[Source records]
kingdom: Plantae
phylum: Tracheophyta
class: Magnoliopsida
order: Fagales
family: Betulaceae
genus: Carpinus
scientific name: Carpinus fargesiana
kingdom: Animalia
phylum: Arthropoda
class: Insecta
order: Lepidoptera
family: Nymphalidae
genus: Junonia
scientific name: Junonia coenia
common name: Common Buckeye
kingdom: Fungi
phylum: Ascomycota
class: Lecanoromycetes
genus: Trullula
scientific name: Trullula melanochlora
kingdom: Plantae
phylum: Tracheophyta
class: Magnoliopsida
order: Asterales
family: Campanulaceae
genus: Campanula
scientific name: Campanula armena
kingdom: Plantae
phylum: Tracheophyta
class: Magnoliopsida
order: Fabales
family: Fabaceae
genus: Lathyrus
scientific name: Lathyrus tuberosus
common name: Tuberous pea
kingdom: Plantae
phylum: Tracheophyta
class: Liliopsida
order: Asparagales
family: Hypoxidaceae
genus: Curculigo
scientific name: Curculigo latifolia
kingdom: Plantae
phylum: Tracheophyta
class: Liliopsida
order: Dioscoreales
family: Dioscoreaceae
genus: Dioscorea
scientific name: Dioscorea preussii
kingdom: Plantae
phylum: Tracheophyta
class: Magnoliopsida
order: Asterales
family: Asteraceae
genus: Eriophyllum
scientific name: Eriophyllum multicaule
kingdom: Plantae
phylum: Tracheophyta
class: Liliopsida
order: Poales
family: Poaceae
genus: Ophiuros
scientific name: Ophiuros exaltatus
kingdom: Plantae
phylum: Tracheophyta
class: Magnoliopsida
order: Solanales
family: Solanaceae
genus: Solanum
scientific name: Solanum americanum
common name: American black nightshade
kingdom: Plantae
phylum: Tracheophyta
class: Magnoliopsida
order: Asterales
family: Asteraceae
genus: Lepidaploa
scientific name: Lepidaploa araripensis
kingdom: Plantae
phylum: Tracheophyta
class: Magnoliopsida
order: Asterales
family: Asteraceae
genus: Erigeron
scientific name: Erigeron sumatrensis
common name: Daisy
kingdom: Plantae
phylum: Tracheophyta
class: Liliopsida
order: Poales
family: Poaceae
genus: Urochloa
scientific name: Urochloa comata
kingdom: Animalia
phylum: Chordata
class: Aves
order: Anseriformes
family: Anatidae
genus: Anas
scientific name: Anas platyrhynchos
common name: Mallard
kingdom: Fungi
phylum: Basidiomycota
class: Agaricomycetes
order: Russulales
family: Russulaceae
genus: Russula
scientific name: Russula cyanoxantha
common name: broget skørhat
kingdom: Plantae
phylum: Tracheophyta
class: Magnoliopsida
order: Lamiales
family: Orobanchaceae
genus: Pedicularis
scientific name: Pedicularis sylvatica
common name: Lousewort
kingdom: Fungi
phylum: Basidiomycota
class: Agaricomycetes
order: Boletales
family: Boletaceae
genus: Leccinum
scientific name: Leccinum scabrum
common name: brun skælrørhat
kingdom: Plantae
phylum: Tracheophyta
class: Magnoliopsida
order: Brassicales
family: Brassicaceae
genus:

- **WHAT IS REQUIRED**
Please copy out every line of the material above word for word, from the first line through the last.

- **EXERCISE ANSWER**
kingdom: Plantae
phylum: Tracheophyta
class: Magnoliopsida
order: Fagales
family: Betulaceae
genus: Carpinus
scientific name: Carpinus fargesiana
kingdom: Animalia
phylum: Arthropoda
class: Insecta
order: Lepidoptera
family: Nymphalidae
genus: Junonia
scientific name: Junonia coenia
common name: Common Buckeye
kingdom: Fungi
phylum: Ascomycota
class: Lecanoromycetes
genus: Trullula
scientific name: Trullula melanochlora
kingdom: Plantae
phylum: Tracheophyta
class: Magnoliopsida
order: Asterales
family: Campanulaceae
genus: Campanula
scientific name: Campanula armena
kingdom: Plantae
phylum: Tracheophyta
class: Magnoliopsida
order: Fabales
family: Fabaceae
genus: Lathyrus
scientific name: Lathyrus tuberosus
common name: Tuberous pea
kingdom: Plantae
phylum: Tracheophyta
class: Liliopsida
order: Asparagales
family: Hypoxidaceae
genus: Curculigo
scientific name: Curculigo latifolia
kingdom: Plantae
phylum: Tracheophyta
class: Liliopsida
order: Dioscoreales
family: Dioscoreaceae
genus: Dioscorea
scientific name: Dioscorea preussii
kingdom: Plantae
phylum: Tracheophyta
class: Magnoliopsida
order: Asterales
family: Asteraceae
genus: Eriophyllum
scientific name: Eriophyllum multicaule
kingdom: Plantae
phylum: Tracheophyta
class: Liliopsida
order: Poales
family: Poaceae
genus: Ophiuros
scientific name: Ophiuros exaltatus
kingdom: Plantae
phylum: Tracheophyta
class: Magnoliopsida
order: Solanales
family: Solanaceae
genus: Solanum
scientific name: Solanum americanum
common name: American black nightshade
kingdom: Plantae
phylum: Tracheophyta
class: Magnoliopsida
order: Asterales
family: Asteraceae
genus: Lepidaploa
scientific name: Lepidaploa araripensis
kingdom: Plantae
phylum: Tracheophyta
class: Magnoliopsida
order: Asterales
family: Asteraceae
genus: Erigeron
scientific name: Erigeron sumatrensis
common name: Daisy
kingdom: Plantae
phylum: Tracheophyta
class: Liliopsida
order: Poales
family: Poaceae
genus: Urochloa
scientific name: Urochloa comata
kingdom: Animalia
phylum: Chordata
class: Aves
order: Anseriformes
family: Anatidae
genus: Anas
scientific name: Anas platyrhynchos
common name: Mallard
kingdom: Fungi
phylum: Basidiomycota
class: Agaricomycetes
order: Russulales
family: Russulaceae
genus: Russula
scientific name: Russula cyanoxantha
common name: broget skørhat
kingdom: Plantae
phylum: Tracheophyta
class: Magnoliopsida
order: Lamiales
family: Orobanchaceae
genus: Pedicularis
scientific name: Pedicularis sylvatica
common name: Lousewort
kingdom: Fungi
phylum: Basidiomycota
class: Agaricomycetes
order: Boletales
family: Boletaceae
genus: Leccinum
scientific name: Leccinum scabrum
common name: brun skælrørhat
kingdom: Plantae
phylum: Tracheophyta
class: Magnoliopsida
order: Brassicales
family: Brassicaceae
genus:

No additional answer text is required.